What can a one-ton farm animal show us about the power of shared intelligence? Lior Zoref—and his many friends—have an idea.
This week’s New Yorker magazine includes a piece that references Zoref’s TED Talk about the wisdom of crowds. In the presentation, Zoref demonstrates how groups access knowledge in a different way than individuals can. Dramatically, he brings an ox on stage and asks his audience to guess the beast’s weight, posting their responses anonymously on a web page. After the tabulation, estimates range from 308 pounds all the way up to 8,000. No individual hits the target, but as a group they get remarkably close: the average of the guesses taken together is 1792 pounds, just three off the correct weight of 1795 pounds!
With the social media and internet access now available through mobile devices, generating and using such wisdom will only become easier and easier. As Zoref relays, a minister can get help with a Sunday sermon or a frightened mother can get help with diagnosing her children’s mystery illness. One can imagine the principle operating on even larger scales, with municipalities or nations asking for help with their thorniest dilemmas.
I’d love to draw on my students’ group wisdom in the classroom to generate positive differences in the worlds they inhabit.
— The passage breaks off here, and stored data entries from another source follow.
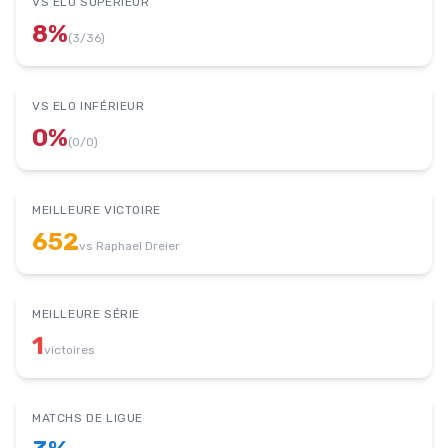
VS ELO SUPÉRIEUR
8
%
(
3
/
36
)
VS ELO INFÉRIEUR
0
%
(
0
/
0
)
MEILLEURE VICTOIRE
652
vs
Raphael Dreier
MEILLEURE SÉRIE
1
victoires
MATCHS DE LIGUE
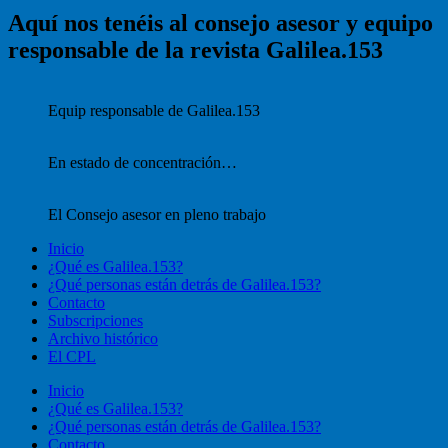
Aquí nos tenéis al consejo asesor y equipo
responsable de la revista Galilea.153
Equip responsable de Galilea.153
En estado de concentración…
El Consejo asesor en pleno trabajo
Inicio
¿Qué es Galilea.153?
¿Qué personas están detrás de Galilea.153?
Contacto
Subscripciones
Archivo histórico
El CPL
Inicio
¿Qué es Galilea.153?
¿Qué personas están detrás de Galilea.153?
Contacto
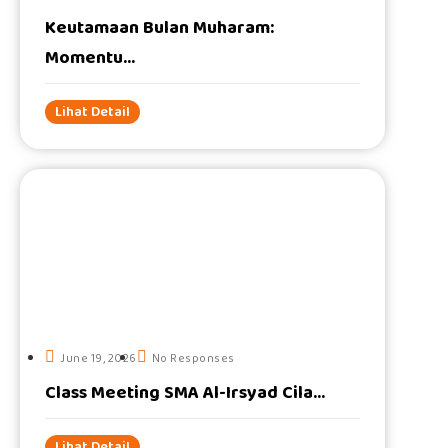
Keutamaan Bulan Muharam:
Momentu...
Lihat Detail
#
June 19, 2026
No Responses
Class Meeting SMA Al-Irsyad Cila...
Lihat Detail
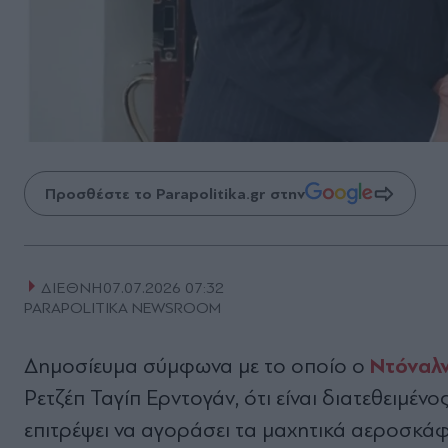
Προσθέστε το Parapolitika.gr στην
ΔΙΕΘΝΗ
07.07.2026 07:32
PARAPOLITIKA NEWSROOM
Ντόναλ
Δημοσίευμα σύμφωνα με το οποίο ο
Ρετζέπ Ταγίπ Ερντογάν, ότι είναι διατεθειμέ
επιτρέψει να αγοράσει τα μαχητικά αεροσκά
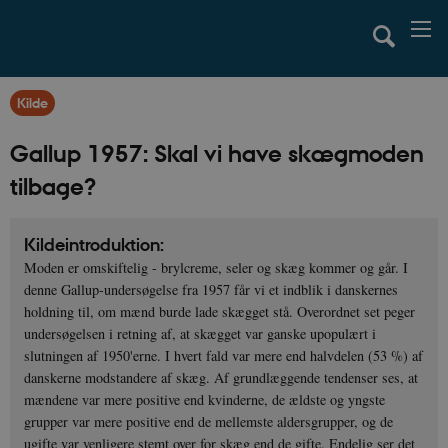
Kilde
Gallup 1957: Skal vi have skægmoden
tilbage?
Kildeintroduktion:
Moden er omskiftelig - brylcreme, seler og skæg kommer og går. I
denne Gallup-undersøgelse fra 1957 får vi et indblik i danskernes
holdning til, om mænd burde lade skægget stå. Overordnet set peger
undersøgelsen i retning af, at skægget var ganske upopulært i
slutningen af 1950'erne. I hvert fald var mere end halvdelen (53 %) af
danskerne modstandere af skæg. Af grundlæggende tendenser ses, at
mændene var mere positive end kvinderne, de ældste og yngste
grupper var mere positive end de mellemste aldersgrupper, og de
ugifte var venligere stemt over for skæg end de gifte. Endelig ser det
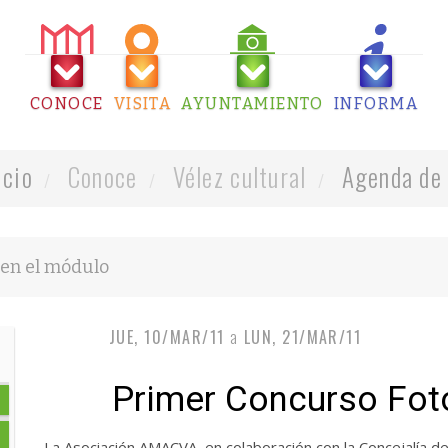
CONOCE
VISITA
AYUNTAMIENTO
INFORMA
icio
Conoce
Vélez cultural
Agenda de 
JUE, 10/MAR/11
a
LUN, 21/MAR/11
Primer Concurso Fo
La Asociación AMACVA, en colaboración con la Concejalía d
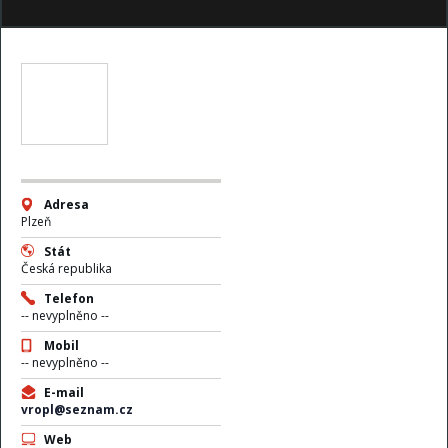
Adresa
Plzeň
Stát
Česká republika
Telefon
-- nevyplněno --
Mobil
-- nevyplněno --
E-mail
vropl@seznam.cz
Web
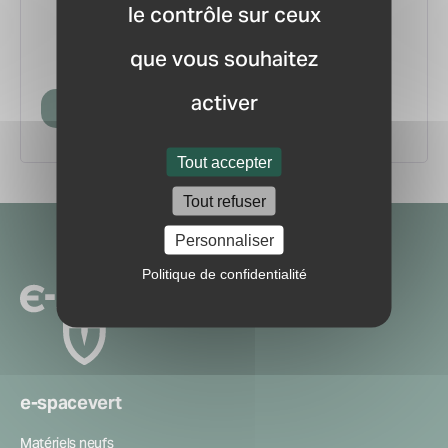
le contrôle sur ceux
vous.
pour ne manquer aucune
Recevez la newsletter
que vous souhaitez
information ou nouveauté du marché.
activer
Créer mon compte
Tout accepter
Tout refuser
Navigation
Personnaliser
secondaire
Politique de confidentialité
e-spacevert
Matériels neufs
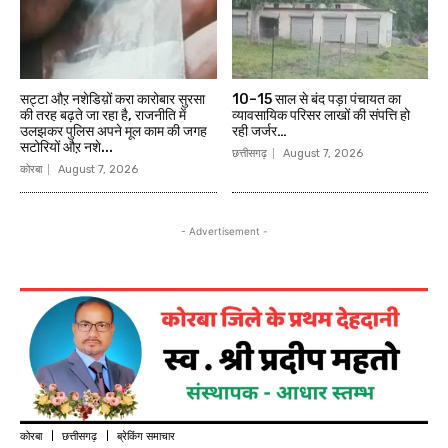
सट्टा औऱ नशेडिय़ों करा कारोबार सुरसा
10–15 साल से बंद पड़ा पंचायत का
की तरह बढ़ते जा रहा है, राजनीति में
व्यावसायिक परिसर लाखों की संपत्ति हो
उलझकर पुलिस अपने मूल काम की जगह
रही जर्जर…
सटोरियों औऱ नशे...
छत्तीसगढ़
August 7, 2026
कोरबा
August 7, 2026
- Advertisement -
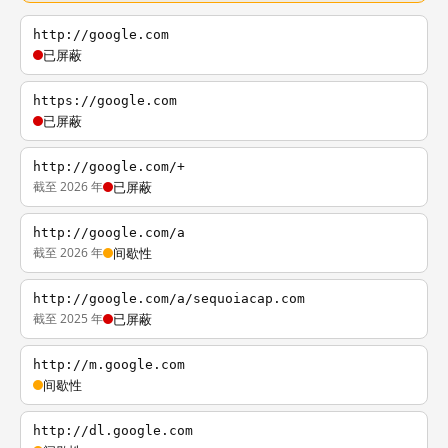
http://google.com
已屏蔽
https://google.com
已屏蔽
http://google.com/+
截至 2026 年
已屏蔽
http://google.com/a
截至 2026 年
间歇性
http://google.com/a/sequoiacap.com
截至 2025 年
已屏蔽
http://m.google.com
间歇性
http://dl.google.com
The hook would come easy: we could do our own version of Zoref’s ox by trying to “count” the number of jellybeans in a jar. We’d likely get it close to right, especially if we had a larger number of kids participating. From there, questions would freely flow: How does this work? What does this kind of shared intelligence mean about being human? What does it suggest about how we might live going forward?
Of course, there’s good reason to be cautious too. As with all technologies, some dangers exist. (See the previous post #4, The Om Phone: Technology of Meditation for more on that idea.) Group “wisdom” can descend into mob stupidity. Anonymity in a crowd can provide cover for otherwise outrageous behavior. And the bystander effect (https://en.wikipedia.org/wiki/Bystander_effect) suggests that the likelihood of helping a stranger in trouble goes down in proportion to the number of people witnessing the injustice. Crowds don’t always get it right.
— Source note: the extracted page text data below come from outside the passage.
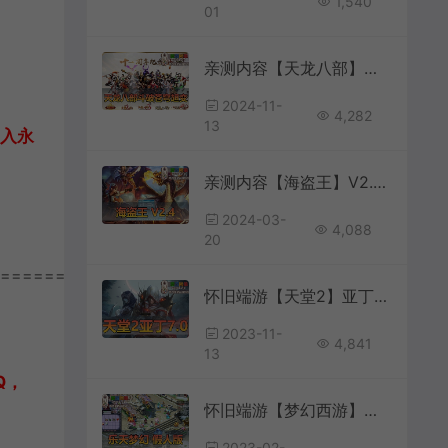
1,540
01
亲测内容【天龙八部】斗破苍穹超变单机版12门派特色系统视频教程GM后台无限元宝
2024-11-
4,282
13
加入永
亲测内容【海盗王】V2.4最新整理虚拟机一键单机版任务剧情配套工具及GM脚本命令视频教程
2024-03-
4,088
20
================
怀旧端游【天堂2】亚丁7.0版本丰富多职业内置GM虚拟机一键端视频安装教学
2023-11-
4,841
13
Q，
怀旧端游【梦幻西游】乐天梦幻假人版免虚拟机一键启动后台CDK充值角色数据修改添加仙玉
2023-02-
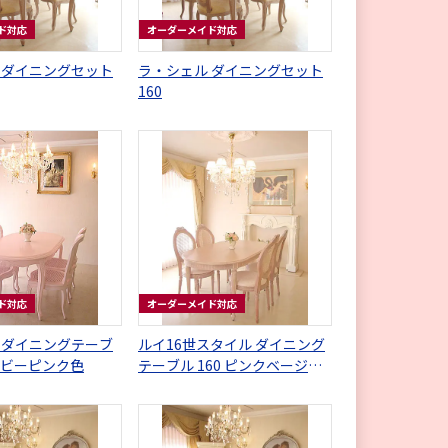
ド対応
オーダーメイド対応
 ダイニングセット
ラ・シェル ダイニングセット
160
ド対応
オーダーメイド対応
 ダイニングテーブ
ルイ16世スタイル ダイニング
バービーピンク色
テーブル 160 ピンクベージュ
色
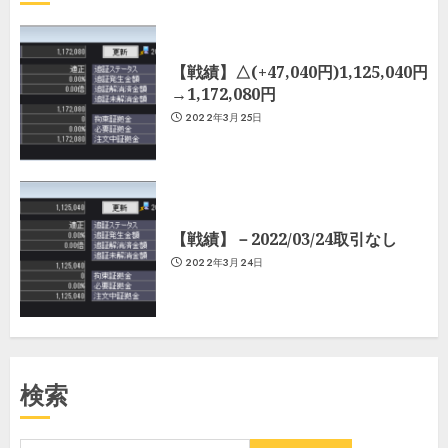
【戦績】△(+47,040円)1,125,040円
→1,172,080円
2022年3月25日
【戦績】－2022/03/24取引なし
2022年3月24日
検索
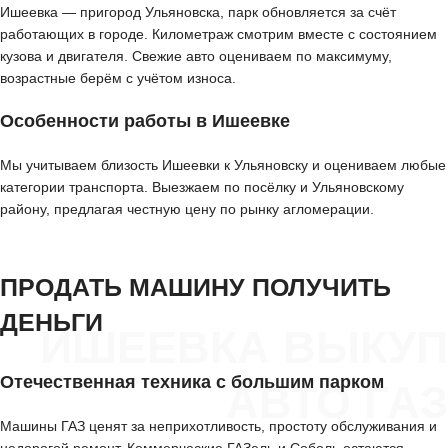
Ишеевка — пригород Ульяновска, парк обновляется за счёт
работающих в городе. Километраж смотрим вместе с состоянием
кузова и двигателя. Свежие авто оцениваем по максимуму,
возрастные берём с учётом износа.
Особенности работы в Ишеевке
Мы учитываем близость Ишеевки к Ульяновску и оцениваем любые
категории транспорта. Выезжаем по посёлку и Ульяновскому
району, предлагая честную цену по рынку агломерации.
ПРОДАТЬ МАШИНУ ПОЛУЧИТЬ
ДЕНЬГИ
ИШЕЕВКА ВЫКУП
Отечественная техника с большим парком
АВТО ГАЗ
Машины ГАЗ ценят за неприхотливость, простоту обслуживания и
недорогой ремонт. Коммерческие ГАЗель и Соболь остаются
But there are ways to help make sure they do. James Surowiecki, author of The Wisdom of Crowds, names four characteristics that a crowd needs to achieve its wisest, most creative expression.
- Diversity. The wider the range of experience, perspective, values, and opinions, the greater the resilience and intelligence. Biological communities demonstrate this dynamic in response to a threat—no surprise it holds here as well.
- Independence. Those in the crowd need to make up their own minds without being pressured by the opinion or input of others—that’s where mob mentality can storm the gates of good intentions.
- Decentralization. Each participant hones in on what matters most to them and draws from his or her own insight and experience.
- Aggregation. All those independent opinion points get refined through a meta-analysis to bring forward the group’s decision.
I’m reminded of Quaker gatherings where the point is, together, to discern God’s will for the group. No voice leads or dominates. Anyone can speak. Comments that seem unrelated often pull together into a larger pattern that no one could have predicted ahead of time. Over time—and sometimes it could be months—the group comes to consensus on a wisdom that no could have found on their own.
The same also seems true for the best improvisational theater, though within a more immediate time frame. A top-notch troupe includes members coming from diverse backgrounds and trainings who have the confidence and groundedness to put their own gifts forward without hesitation. The form or style of play, whether Johnstone’s TheaterGames or long-form improv, for example, provides the “meta” that filters those individual voices into a larger whole. When players lean into their connection with each other, staying attentive for What’s trying to move through us? rather than worrying about Am I doing OK? Or Do they like me?, that’s when the real magic happens. Even better when the audience is a part of the performance, like when the group guesses the ox’s weight. That’s when the jaws drop. That’s the wisdom of the crowd.
What examples of group wisdom have you witnessed? What promise do you think the idea holds? What danger?